What is being asked — Go through the data line by line and count the lines that hold "North". Reply with the total only.

■ ■ ■ ■ ■

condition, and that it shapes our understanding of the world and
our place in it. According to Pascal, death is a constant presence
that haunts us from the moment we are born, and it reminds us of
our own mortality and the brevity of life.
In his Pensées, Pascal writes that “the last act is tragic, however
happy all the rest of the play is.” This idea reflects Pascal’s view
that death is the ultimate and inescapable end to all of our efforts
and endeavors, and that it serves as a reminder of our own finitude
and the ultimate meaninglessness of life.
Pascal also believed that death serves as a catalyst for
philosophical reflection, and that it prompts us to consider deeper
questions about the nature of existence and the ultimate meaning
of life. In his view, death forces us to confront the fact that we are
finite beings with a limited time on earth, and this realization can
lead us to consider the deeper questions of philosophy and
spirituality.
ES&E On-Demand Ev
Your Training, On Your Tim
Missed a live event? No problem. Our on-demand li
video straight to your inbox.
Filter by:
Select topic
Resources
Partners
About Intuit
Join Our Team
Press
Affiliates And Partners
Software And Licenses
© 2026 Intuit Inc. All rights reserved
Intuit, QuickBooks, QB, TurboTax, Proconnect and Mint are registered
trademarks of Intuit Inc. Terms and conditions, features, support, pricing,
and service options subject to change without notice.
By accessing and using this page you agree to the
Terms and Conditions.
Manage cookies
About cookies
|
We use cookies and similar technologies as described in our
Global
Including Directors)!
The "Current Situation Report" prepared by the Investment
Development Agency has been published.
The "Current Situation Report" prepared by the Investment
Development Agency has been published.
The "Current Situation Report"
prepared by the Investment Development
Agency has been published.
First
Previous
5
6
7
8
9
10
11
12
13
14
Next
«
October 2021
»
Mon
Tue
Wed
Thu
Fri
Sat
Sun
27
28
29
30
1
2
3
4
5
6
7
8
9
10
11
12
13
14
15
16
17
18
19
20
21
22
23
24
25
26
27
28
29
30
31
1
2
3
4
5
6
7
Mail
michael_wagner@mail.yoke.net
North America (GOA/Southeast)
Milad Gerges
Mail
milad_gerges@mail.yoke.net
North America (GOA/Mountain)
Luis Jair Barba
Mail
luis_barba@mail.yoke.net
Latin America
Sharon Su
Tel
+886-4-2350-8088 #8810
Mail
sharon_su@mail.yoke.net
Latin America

■ ■ ■ ■ ■

Result of this task — 2